# Shoulder Horn



## Snake (Sep 30, 2014)

Won £800 on today's UK Open darts, always win bets on this each year, so bought a shoulder horn and another 4 x 20kg plates.

Today was a good day.

Am bladdered but don't think I'll regret these purchases tomorrow ?? :thumb:

Anyone else have one?


----------



## gearchange (Mar 19, 2010)

You can't go wrong with the 20 plates mate


----------



## SK50 (Apr 7, 2013)

Had to google it. Looks good for helping keep up compliance with RC prehab. Not sure if I'd use it though.


----------



## Snake (Sep 30, 2014)

gearchange said:


> You can't go wrong with the 20 plates mate


Agree, somehow ended up with loads of tens and only two twenty plates lol



SK50 said:


> Had to google it. Looks good for helping keep up compliance with RC prehab. Not sure if I'd use it though.


Yeah, hoping to use it three times a week, gradually increasing the weight, had a bad shoulder in the past and don't want it coming back, looks easy to use and supposedly puts you in the right position for rotator cuff work.
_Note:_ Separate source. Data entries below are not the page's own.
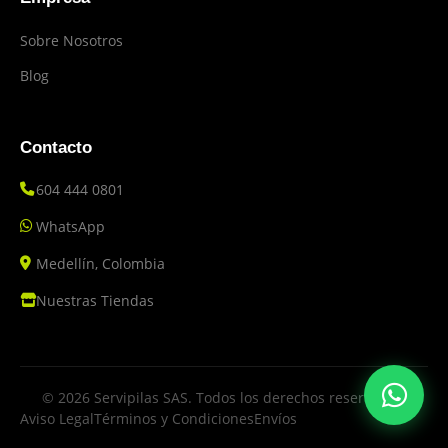
Sobre Nosotros
Blog
Contacto
604 444 0801
WhatsApp
Medellín, Colombia
Nuestras Tiendas
© 2026 Servipilas SAS. Todos los derechos reservados.
Aviso Legal
Términos y Condiciones
Envíos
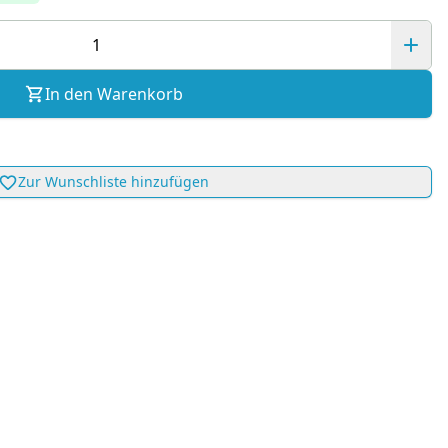
In den Warenkorb
Zur Wunschliste hinzufügen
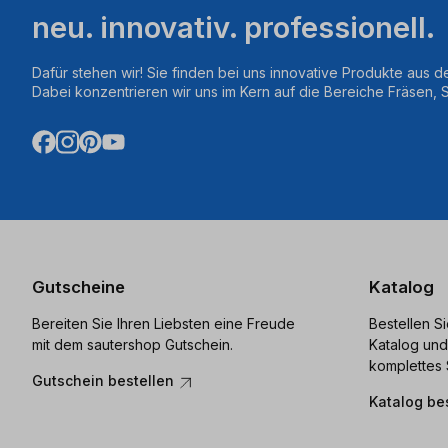
neu. innovativ. professionell.
Dafür stehen wir! Sie finden bei uns innovative Produkte aus d
Dabei konzentrieren wir uns im Kern auf die Bereiche Fräsen,
Gutscheine
Katalog
Bereiten Sie Ihren Liebsten eine Freude
Bestellen S
mit dem sautershop Gutschein.
Katalog und
komplettes 
Gutschein bestellen
Katalog be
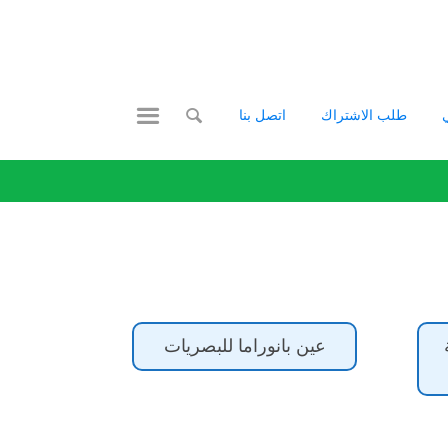
طلب الاشتراك
اتصل بنا
عين بانوراما للبصريات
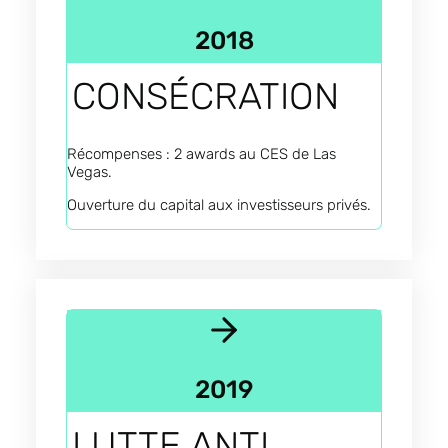
2018
CONSÉCRATION
Récompenses : 2 awards au CES de Las
Vegas.
Ouverture du capital aux investisseurs privés.
2019
LUTTE ANTI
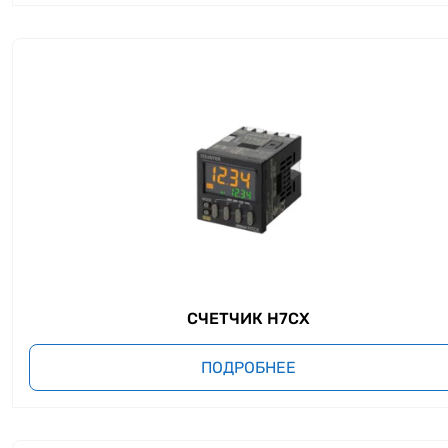
СЧЕТЧИК H7CX
ПОДРОБНЕЕ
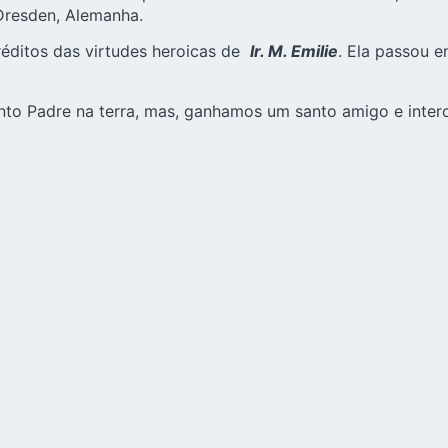
 Dresden, Alemanha.
éditos das virtudes heroicas de
Ir. M. Emilie
. Ela passou e
nto Padre na terra, mas, ganhamos um santo amigo e inte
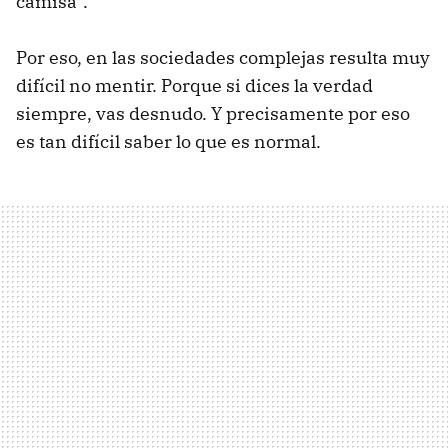
camisa”.
Por eso, en las sociedades complejas resulta muy
difícil no mentir. Porque si dices la verdad
siempre, vas desnudo. Y precisamente por eso
es tan difícil saber lo que es normal.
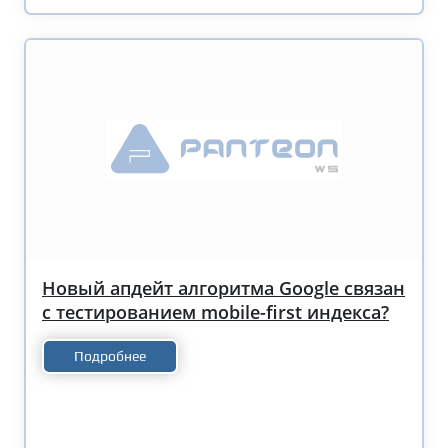
Новый апдейт алгоритма Google связан
с тестированием mobile-first индекса?
Подробнее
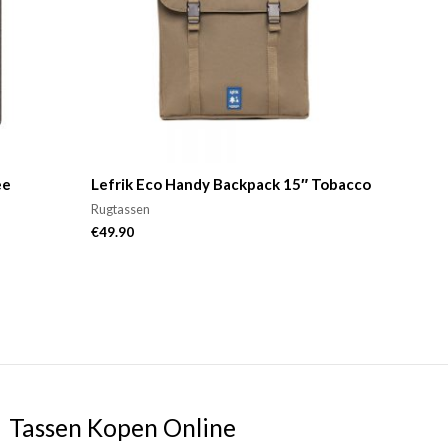
ee
Lefrik Eco Handy Backpack 15″ Tobacco
Rugtassen
€
49.90
Tassen Kopen Online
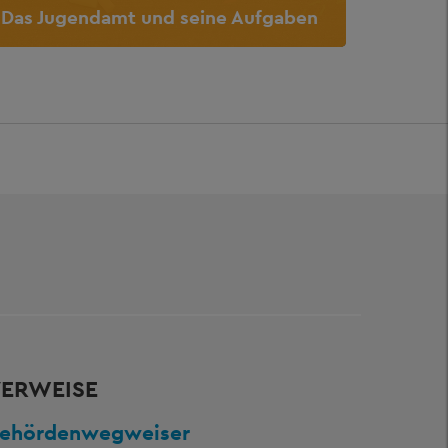
Das Jugendamt und seine Aufgaben
ERWEISE
ehördenwegweiser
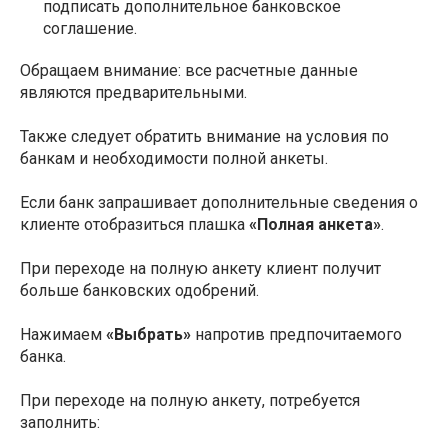
подписать дополнительное банковское
соглашение.
Обращаем внимание: все расчетные данные
являются предварительными.
Также следует обратить внимание на условия по
банкам и необходимости полной анкеты.
Если банк запрашивает дополнительные сведения о
клиенте отобразиться плашка
«Полная анкета»
.
При переходе на полную анкету клиент получит
больше банковских одобрений.
Нажимаем
«Выбрать»
напротив предпочитаемого
банка.
При переходе на полную анкету, потребуется
заполнить:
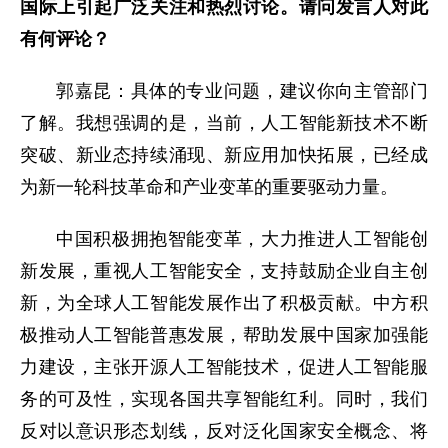
国际上引起广泛关注和热烈讨论。请问发言人对此
有何评论？
郭嘉昆：具体的专业问题，建议你向主管部门
了解。我想强调的是，当前，人工智能新技术不断
突破、新业态持续涌现、新应用加快拓展，已经成
为新一轮科技革命和产业变革的重要驱动力量。
中国积极拥抱智能变革，大力推进人工智能创
新发展，重视人工智能安全，支持鼓励企业自主创
新，为全球人工智能发展作出了积极贡献。中方积
极推动人工智能普惠发展，帮助发展中国家加强能
力建设，主张开源人工智能技术，促进人工智能服
务的可及性，实现各国共享智能红利。同时，我们
反对以意识形态划线，反对泛化国家安全概念、将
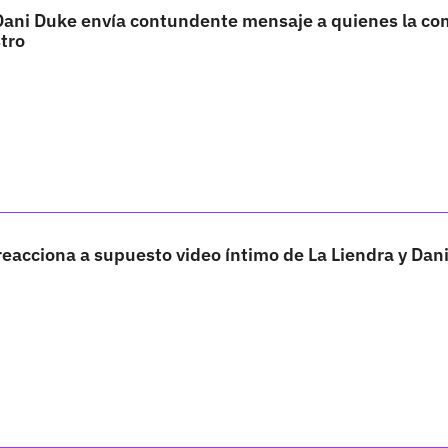
Dani Duke envía contundente mensaje a quienes la c
tro
reacciona a supuesto video íntimo de La Liendra y Dan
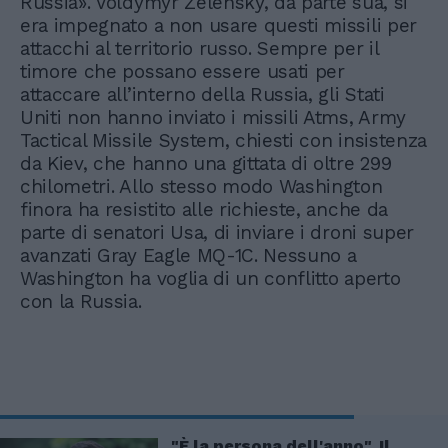
Russia». Voldymyr Zelensky, da parte sua, si
era impegnato a non usare questi missili per
attacchi al territorio russo. Sempre per il
timore che possano essere usati per
attaccare all’interno della Russia, gli Stati
Uniti non hanno inviato i missili Atms, Army
Tactical Missile System, chiesti con insistenza
da Kiev, che hanno una gittata di oltre 299
chilometri. Allo stesso modo Washington
finora ha resistito alle richieste, anche da
parte di senatori Usa, di inviare i droni super
avanzati Gray Eagle MQ-1C. Nessuno a
Washington ha voglia di un conflitto aperto
con la Russia.
"È la persona dell'anno". Il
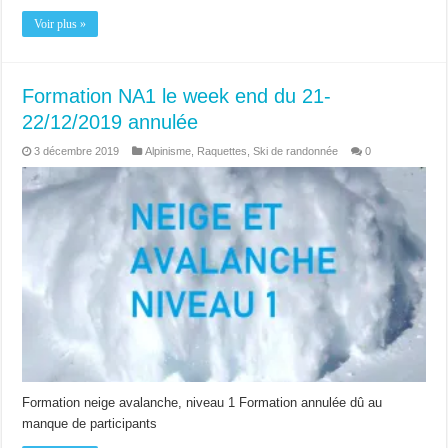
Voir plus »
Formation NA1 le week end du 21-
22/12/2019 annulée
3 décembre 2019
Alpinisme
,
Raquettes
,
Ski de randonnée
0
Formation neige avalanche, niveau 1 Formation annulée dû au
manque de participants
Will do a little review when it gets here and I've used it for a few weeks.


----------



## Pointer21 (Feb 21, 2015)

What is the new MGS like?


----------



## Snake (Sep 30, 2014)

Pointer21 said:


> What is the new MGS like?


You'll have to wait until September to find out 

But I'll give you a clue of what happens; I win.


----------